The Wood Pellet Industry: Industrial and Heating Market in North America Part II
Unlike the industrial sector which is driven mostly by government policy, the heating side depends on the relative cost of heating fuels. Historically pellets cost less than other forms of heating in most regions. However, after the crash of fuel prices heating oil and propane prices have recently emerged as the lowest cost heating fuel. At about $62.50 per barrel, heating oil prices are comparable with wood pellets even at more than $200 USD per ton pellet price. Despite the cost benefits, the market has not grown the same way as energy.
The market for home heating of pellets does not grow nearly as much. Right now 21% of heating wood pellets come from North America, with a 15Mt supply of pellets. This surplus exists on top of an already over capacity North American production environment means wasted capacity. Over supply of US and Canadian production capacity by the end of 2016 was around 12.7 million tones per year.
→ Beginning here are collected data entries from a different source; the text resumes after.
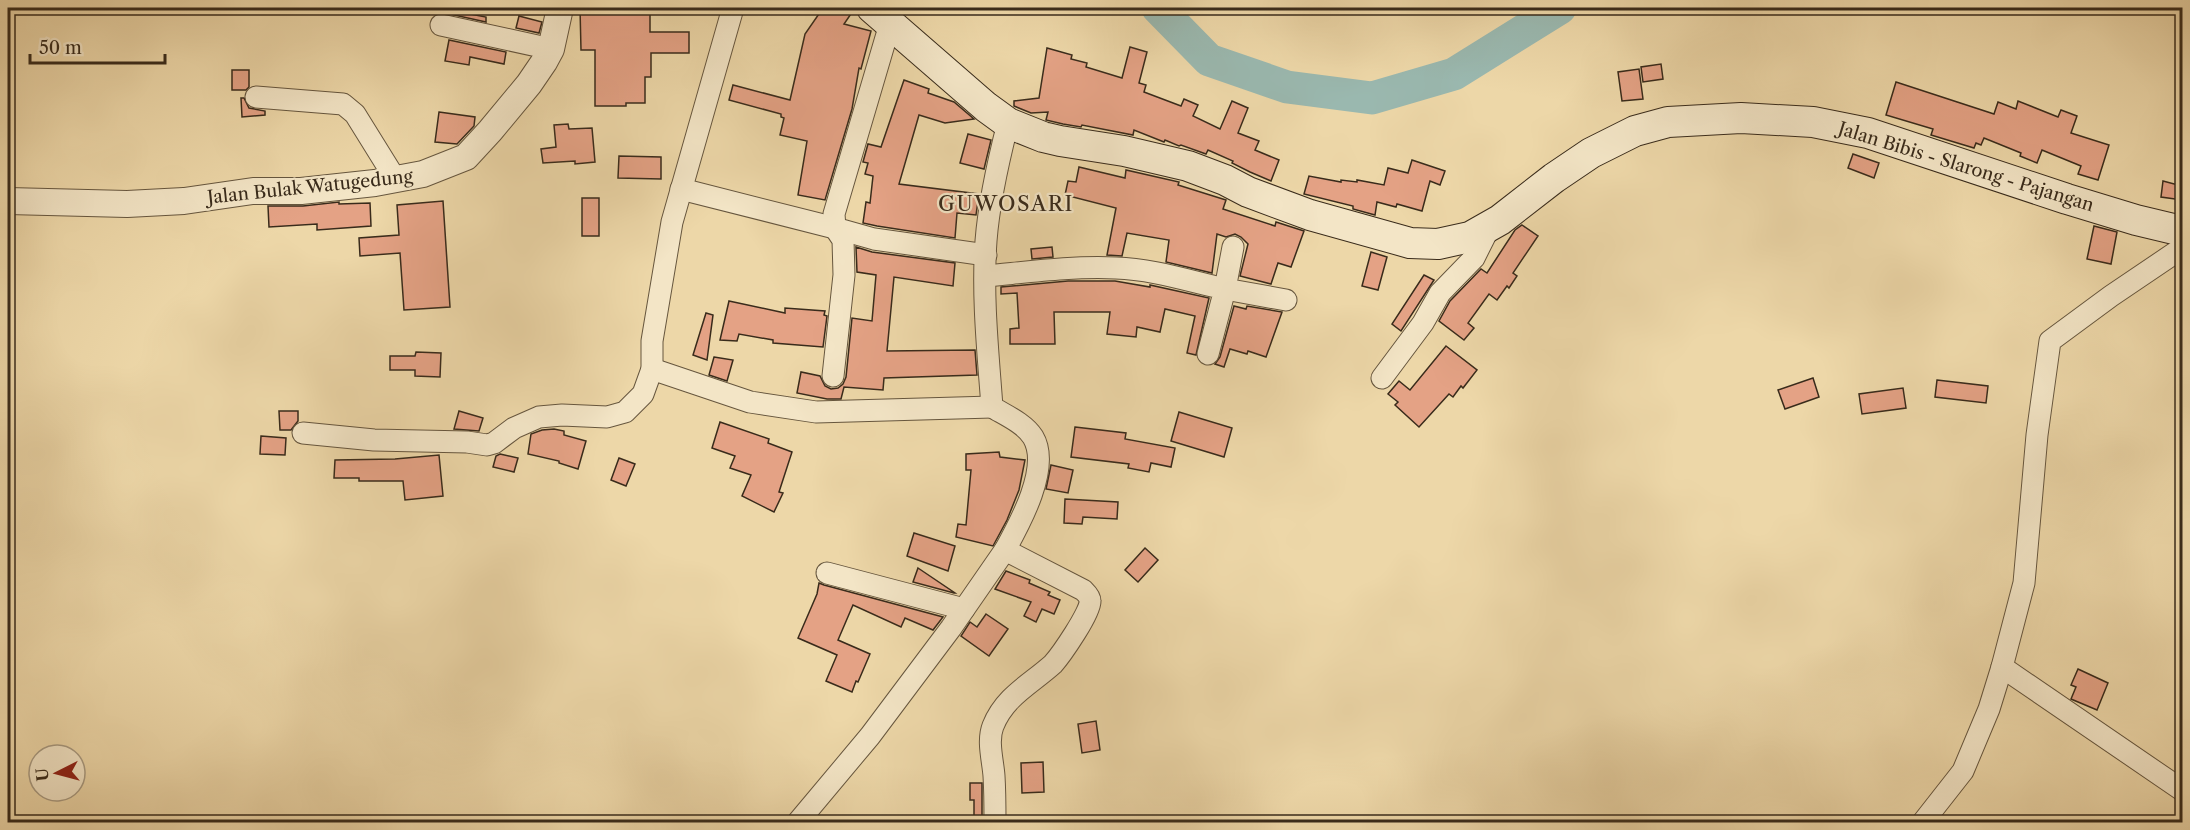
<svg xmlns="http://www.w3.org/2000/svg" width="2190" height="830" viewBox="0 0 2190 830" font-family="'Libre Caslon Text',serif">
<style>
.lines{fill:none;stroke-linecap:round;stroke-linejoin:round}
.river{stroke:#9ab8af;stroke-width:33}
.building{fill:#e4a285;stroke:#392b1b;stroke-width:1.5}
.minor-casing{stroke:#66563e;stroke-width:23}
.tertiary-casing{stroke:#66563e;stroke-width:28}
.secondary-casing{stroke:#392b1b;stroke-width:32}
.minor{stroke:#f3e5c6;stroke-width:21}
.tertiary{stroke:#f3e5c6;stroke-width:26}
.secondary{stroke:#f3e5c6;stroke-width:30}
.labels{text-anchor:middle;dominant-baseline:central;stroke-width:4.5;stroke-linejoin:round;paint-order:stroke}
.street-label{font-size:18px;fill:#392b1b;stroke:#f3e5c6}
.quarter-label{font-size:21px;letter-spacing:1.5px;fill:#392b1b;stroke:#f3e5c6}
</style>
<rect width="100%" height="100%" fill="#edd7a8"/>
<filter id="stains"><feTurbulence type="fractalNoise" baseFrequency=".00333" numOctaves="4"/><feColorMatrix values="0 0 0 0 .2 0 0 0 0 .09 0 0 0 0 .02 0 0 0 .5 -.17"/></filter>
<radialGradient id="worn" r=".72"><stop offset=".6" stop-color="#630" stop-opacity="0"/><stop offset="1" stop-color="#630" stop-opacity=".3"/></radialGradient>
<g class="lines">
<path class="river" d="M1158,8l51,52 78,27 85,11 82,-24 106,-66"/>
</g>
<g class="building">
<path d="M445,8h15l-1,4 27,5v5l-41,-9z"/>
<path d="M580,8h70v24h39v21h-38v24h-6v26h-19v3h-31v-56h-14z"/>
<path d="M823,8h32l-11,16 27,7 -10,38 -2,-1 -7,41 -27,91 -27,-5 9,-54 -27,-6 4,-17 -3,-1v-3l-52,-14 4,-15 57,15 15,-66z"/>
<path d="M519,16l23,6 -3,11 -23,-5z"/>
<path d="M449,40l57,12 -2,12 -34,-7 -1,8 -24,-4z"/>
<path d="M1130,47l17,5 -8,31 7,2 -2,7 37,14 3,-7 14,6 -5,11 27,13 12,-28 16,7 -10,25 21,8 -4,9 24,10 -8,21 -21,-9 -18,-9 1,-2 -25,-11 -2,4 -25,-9 -2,1 -14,-6 -1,2 -30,-12 -1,5 -51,-10 -1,2 -18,-3 -17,-4 2,-8 -17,1 -17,-7v-5l25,-3 8,-50 25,7 -1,4 16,4 -1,4 36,11z"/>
<path d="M1661,64l2,15 -20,3 -2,-15z"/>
<path d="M1639,69l4,30 -21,2 -4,-29z"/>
<path d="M232,70h17v17l-3,3h-14z"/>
<path d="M904,80l25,9 -1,4 26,9 20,17 -29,4 -26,-8 -20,69 80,10 -3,21 -19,-2 -2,25 -78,-12 -14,-3 3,-21 4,1 3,-27 -8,-2 3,-11 -5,-1 5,-18 13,3z"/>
<path d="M1896,82l98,32 4,-12 18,7 2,-8 40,16 3,-7 16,6 -6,17 38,12 -11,35 -20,-6 3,-8 -39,-16 -5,13 -17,-7 1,-3 -37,-15 -3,7 -5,-2 -2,5 -43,-13 2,-6 -47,-14z"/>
<path d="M241,98h3l5,10 16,3v4l-23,2z"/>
<path d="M439,112l36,5 -1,9 -17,18 -22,-2z"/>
<path d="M568,124l1,5 23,-1 3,34 -20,2v-3l-32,2 -2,-14 15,-2 -2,-22z"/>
<path d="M968,134l23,6 -7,29 -24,-6z"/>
<path d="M1853,154l26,9 -5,15 -26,-10z"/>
<path d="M619,156l42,1v22l-43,-1z"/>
<path d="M1412,160l33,11 -5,14 -10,-4 -8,30 -25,-7 -1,3 -19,-5 -2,13 -22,-6v-3l-49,-12 5,-18 32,6v-2l16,2v-2l27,5 4,-17 20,5z"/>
<path d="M1079,167l46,11 1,-8 53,12 -1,3 48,15 -3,9 52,17 1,-4 28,9 -13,36 -13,-4 -7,21 -31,-8 8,-32 -7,-7 -6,-3 -9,3 -9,-3 -5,39 -46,-11 3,-22 -42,-7 -5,23 -15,-1 9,-47 -51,-13 3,-14 8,1z"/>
<path d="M2163,181l19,5v14l-21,-3z"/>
<rect x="582" y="198" width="17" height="38"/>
<path d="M443,201l7,106 -46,3 -4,-57 -40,3 -1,-18 40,-3 -2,-30z"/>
<path d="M339,202v2l31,-1 1,23 -54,4v-6l-48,3 -1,-21h35z"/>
<path d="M1522,225l16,11 -25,37 4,3 -8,12 -2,-2 -10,14 -8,-6 -21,29 6,5 -10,12 -25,-19 11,-20 31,-32 6,4 28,-43z"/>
<path d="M2094,226l23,6 -6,32 -24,-5z"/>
<path d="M856,247l16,5 83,11 -2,23 -59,-9 -7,74 88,-1 2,25 -93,3 -1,12 -39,-3 -3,12h-14l-30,-6 4,-21 19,4 5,10 6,3 7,-1 5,-4 3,-7 6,-59 20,3 4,-46 -19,-3z"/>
<path d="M1052,247l1,10 -21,2 -1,-10z"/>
<path d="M1371,252l16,5 -9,33 -16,-4z"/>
<path d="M1424,275l10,5 -33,51 -9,-7z"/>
<path d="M1068,281h47l35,6v-2l59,13 -13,57 -9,-2 8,-37 -30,-7 -5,23 -23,-5 -1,10 -29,-3 3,-22h-56l1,32h-45v-15l9,-1 -2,-35 -16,1v-7z"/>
<path d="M729,301l56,12v-5l40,3 -1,4 3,1 -4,31 -50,-4v-3l-34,-6 -2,7 -17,-1z"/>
<path d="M1234,306l12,3 1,-3 35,6 -16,45 -18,-6 -1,3 -17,-5 -6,18 -9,-3 5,-7z"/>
<path d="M706,313l7,2 -6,45 -14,-5z"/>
<path d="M1446,346l31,24 -14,18 -2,-2 -8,11 -4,-3 -30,33 -24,-22 3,-3 -10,-8 11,-13 11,9z"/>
<path d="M416,352l25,1 -1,24 -25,-1v-6h-25v-14h25z"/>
<path d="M714,357l19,3 -6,21 -18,-6z"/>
<path d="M1813,378l6,19 -34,12 -7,-19z"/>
<path d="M1937,380l51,6 -2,17 -51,-6z"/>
<path d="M1903,388l3,20 -44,6 -3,-20z"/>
<path d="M279,411h19v10l-7,9h-11z"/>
<path d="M459,411l24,7 -4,13 -25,-2z"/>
<path d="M1179,412l53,16 -8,29 -53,-16z"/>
<path d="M720,422l49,17 -1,4 24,9 -13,40 4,1 -9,19 -32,-16 9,-21 -21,-7 5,-12 -23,-8z"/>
<path d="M1075,427l51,6 -1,6 50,9 -4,19 -20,-4 -2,9 -21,-4 1,-4 -58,-7z"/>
<path d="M554,429l10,2v4l22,6 -8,28 -19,-6v-2l-31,-7 3,-20 11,-4z"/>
<path d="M261,436l25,2 -1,17 -25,-1z"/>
<path d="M999,452l1,5 25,3 -6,30 -12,30 -14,26 -37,-9 2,-13 8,1 5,-55h-5v-16z"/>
<path d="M500,454l18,4 -4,14 -21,-5 3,-11z"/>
<path d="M439,455l4,41 -38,4 -2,-19h-44v-3h-25l1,-18 60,-1z"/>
<path d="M619,458l16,6 -9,22 -15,-6z"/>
<path d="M1051,465l22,5 -5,23 -22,-4z"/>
<path d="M1065,499l53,3 -1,17 -34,-2 -1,7 -18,-1z"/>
<path d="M914,533l41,13 -7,25 -41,-15z"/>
<path d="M1145,548l13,12 -20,22 -13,-12z"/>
<path d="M918,568l37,25h-1l-41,-11z"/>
<path d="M1006,571l24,9 -1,3 21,9 -2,3 12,5 -6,14 -12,-5 -6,13 -12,-6 7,-14 -36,-13z"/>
<path d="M819,583l5,2 119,32 -10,13 -28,-12 -4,9 -48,-22 -15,35 32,14 -12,28 -2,-1 -4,11 -26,-11 11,-26 -39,-17 19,-44z"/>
<path d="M986,614l22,15 -19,27 -28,-20 9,-14 7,5z"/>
<path d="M2078,669l30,14 -11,27 -26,-11 5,-12 -5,-2z"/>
<path d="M1096,721l4,29 -18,3 -4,-29z"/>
<path d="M1043,762l1,30 -22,1 -1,-30z"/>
<path d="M970,783h12v39h-8v-22h-4z"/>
</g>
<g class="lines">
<defs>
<g id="minor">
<path d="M441,25l110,24"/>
<path d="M256,97l87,7 12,10 41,66"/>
<path d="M681,189l154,39 39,11 112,16"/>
<path d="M1233,247l-8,42 61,11"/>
<path d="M986,276c43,-4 86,-10 130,-8 36,1 73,13 109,21l-17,65"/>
<path d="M652,369l98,33 66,10 176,-5"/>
<path d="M833,376l11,-101 -1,-35 -8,-12 -1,-14 56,-190"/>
<path d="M1382,378l41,-55 17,-30 34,-35 15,-30"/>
<path d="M303,433l71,7 93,2 20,3 7,-2 20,-15 25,-11 23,-2 45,2 18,-5 18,-18 9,-25v-28l20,-119 61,-214"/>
<path d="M1005,550c15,-27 46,-83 28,-113 -9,-14 -28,-22 -41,-30 -4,-55 -10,-111 -6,-166 3,-40 12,-79 22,-118"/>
<path d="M827,573l137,36"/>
<path d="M2002,667l180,123"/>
<path d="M798,822l72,-86 81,-108 54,-78 78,40c3,3 7,6 7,11 1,11 -29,54 -37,63 -22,20 -48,32 -60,62 -6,15 0,35 1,50 1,16 1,31 1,46"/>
<path d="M1923,822l40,-51 26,-62 13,-42 22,-84 13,-148 13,-94 61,-45 71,-48"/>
</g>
<path id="tertiary" d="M8,201l119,3 57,-3 69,-10h48l74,-8 48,-9 43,-17 24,-26 39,-47 15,-22 7,-13 9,-41"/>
<path id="secondary" d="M872,8l114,99 22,16 35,14 17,4 64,10 64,15 37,14 23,12 62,23 100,28 28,1 32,-7 30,-17 54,-42 37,-25 44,-22 33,-9 73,-4 72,4 55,11 199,66 69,21 46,11"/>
</defs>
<use href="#minor" class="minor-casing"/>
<use href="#tertiary" class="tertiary-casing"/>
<use href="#secondary" class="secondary-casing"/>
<use href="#minor" class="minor"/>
<use href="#tertiary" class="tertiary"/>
<use href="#secondary" class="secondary"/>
</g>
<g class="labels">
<g class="street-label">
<text transform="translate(1966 167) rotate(17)">Jalan Bibis - Slarong - Pajangan</text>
<text transform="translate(310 187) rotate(-6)">Jalan Bulak Watugedung</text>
</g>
<g class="quarter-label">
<text x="1006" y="203">GUWOSARI</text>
</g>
</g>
<rect width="2190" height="830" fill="none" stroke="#edd7a8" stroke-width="30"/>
<rect x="9" y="9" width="2172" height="812" fill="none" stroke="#392b1b" stroke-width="3"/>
<rect x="15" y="15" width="2160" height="800" fill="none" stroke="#392b1b" stroke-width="1.5"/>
<g transform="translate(57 773) rotate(264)"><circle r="28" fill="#f3e5c6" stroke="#a99b82" stroke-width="1.5"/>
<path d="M0-4.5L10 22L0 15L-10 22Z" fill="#8f2418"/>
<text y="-9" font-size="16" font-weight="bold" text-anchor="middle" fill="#392b1b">U</text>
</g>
<path d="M30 54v9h135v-9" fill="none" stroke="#392b1b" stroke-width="3"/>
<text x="39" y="54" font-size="18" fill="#392b1b" stroke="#f3e5c6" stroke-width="4.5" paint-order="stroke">50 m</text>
<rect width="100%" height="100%" filter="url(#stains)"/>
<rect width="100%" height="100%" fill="url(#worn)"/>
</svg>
If the cost of oil rebounds from 2018 onwards, heating pellets may resume traditional growth. However, increases in winter temperatures especially in Europe and the continued expansions of solar and wind may be enough to reduce demands for oil. Some are forecasting an increase in demand of 9.5 million tons by 2025. In most of Europe, where many countries have high taxes on heating oil, demand is more driven by weather than by oil prices. A lack of demand in heating pellets comes from two areas the low price of traditional heating fuels and the potential for more mild winters due to climate change. Due to the warmth of 2015’s winter in Europe demand fell noticeably, as heating requirements were 20% below average. Pellets have a use beyond heating, but is it enough to re-engage the market?
Lessons for Asia
The heating market for Asia will likely never take off due both to shorter Winters and rising temperatures. Most Asian urban populations tend to aggregate in warmer environments. In terms of production the demand for heating comes mostly from the EU who can depend on already overcapacity market from the US and Canada.